If you want to see pictures in your terminal but don’t want to install something just for this, the kitty terminal can do it, including over an ssh connection.
Short of swapping in a new image during the vertical blanking interval, you will never have a "flicker" free image. Any "flicker" that can happen from no double buffer can happen because of no vsync. This begs the question why you would ever want to show graphics in the terminal in the first place. I might be wrong, but in my experience most terminal emulators do not look like they can update the full screen 60 times per second. If everyone started doing graphics in the terminal, we will have to find what method can actually output fast enough, or create it and standardize it, and soon we will have a new graphics API that all terminal emulators must conform to or not, and a way for applications to detect whether the terminal supports it.
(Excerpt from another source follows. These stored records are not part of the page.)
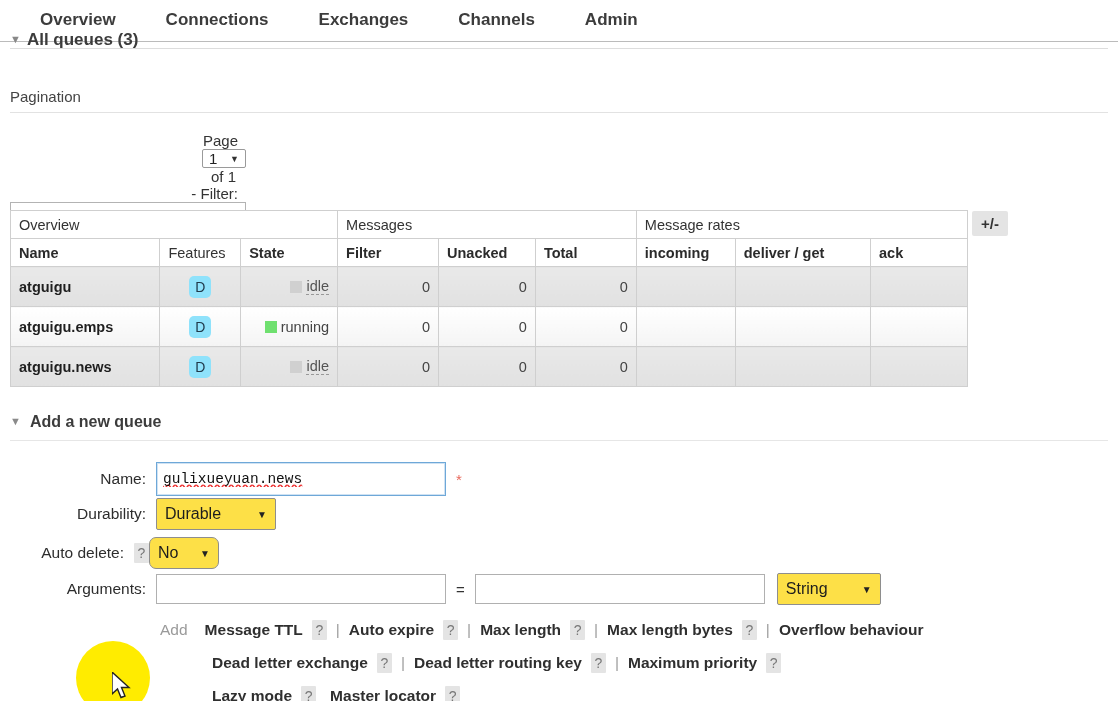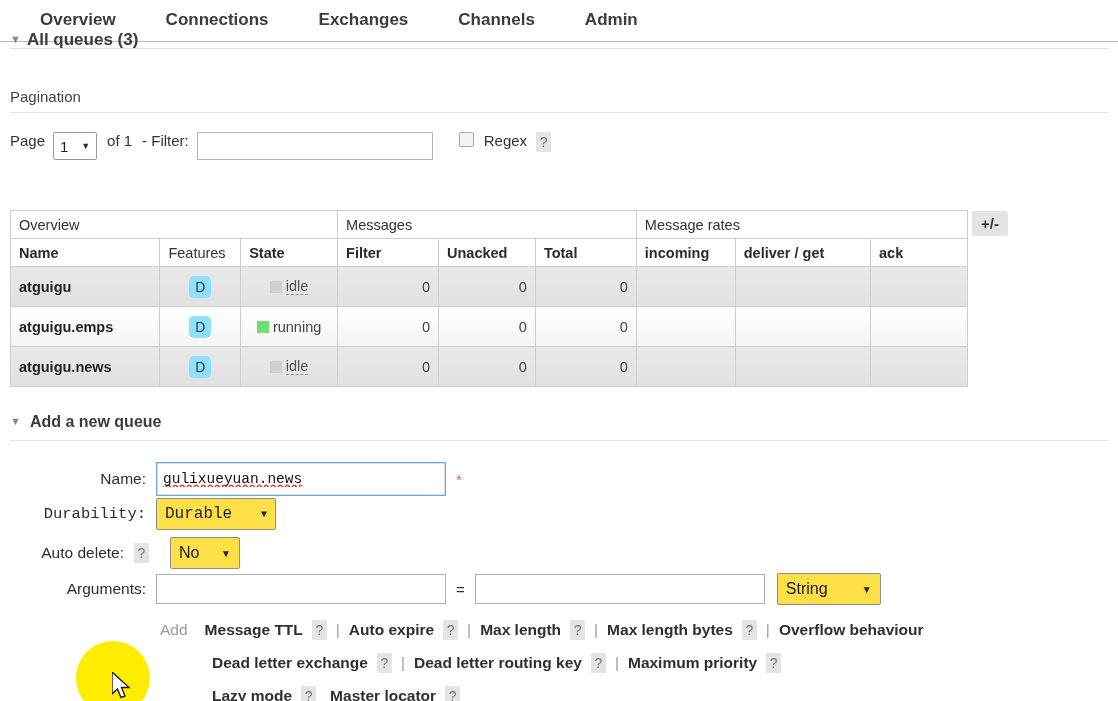--- a/index.html
+++ b/index.html
@@ -55,8 +55,8 @@
 
   .pagerow {
     position: absolute; left: 10px; top: 132px;
-    display: flex; align-items: flex-start; height: 30px;
-    font-size: 15px; color: #333;
+    display: flex; align-items: flex-end; height: 30px;
+    font-size: 15px; color: #333; flex-direction: column;
   }
   .pagerow .lbl { margin-right: 8px; }
   .mini-select {

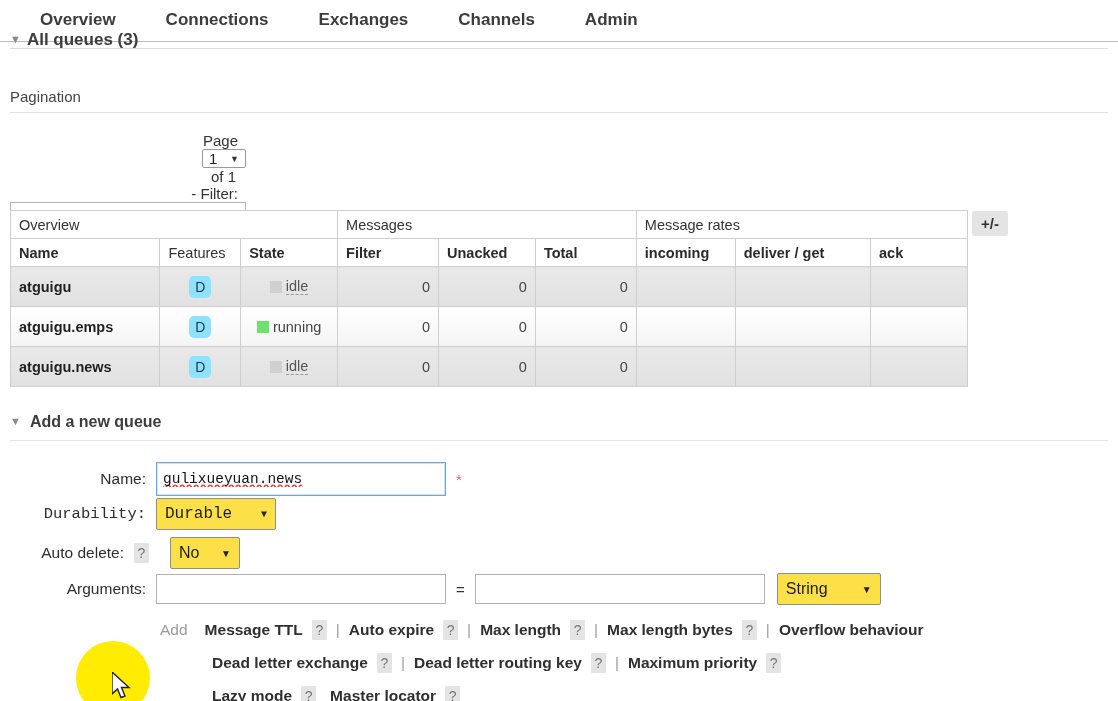--- a/index.html
+++ b/index.html
@@ -115,7 +115,7 @@
     border-radius: 5px; font-size: 14px; cursor: pointer;
   }
   td.c-state { width: 96px; }
-  .state-wrap { display:flex; align-items:center; justify-content:center; gap: 4px; }
+  .state-wrap { display:flex; align-items:center; justify-content:flex-end; gap: 4px; }
   .state-sq { width: 12px; height: 12px; display:inline-block; }
   .state-sq.grey { background: #d0d0d0; }
   .state-sq.green { background: #6fe06f; }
I was hoping to see a more modern alternative to the VTE terminal protocol and its derivatives. Does anybody have any good suggestions and possible implementations?
The intention is to document them well enough that other terminal emulators can implement them (which some have).
Among those is a graphics protocol, which is actually (optionally) used by chafa. Another is a keyboard protocol extension: which has been implemented by a number of editors and other terminals: notably neovim, kakoune, helix, wezterm, and foot.
I was going for Mexican Spanish, but both interpretations work, cf. cramming symbols together into a lo-fi semblance of the input. Although this might not apply to the kitty/sixel/iterm modes, depending on how you look at it :-)
I'm learning spanish now and these language differences are confusing. My (mexican) girlfriend has (more than once) told me a word she thought meant one thing that ended up being an insult pretty much everywhere but Mexico.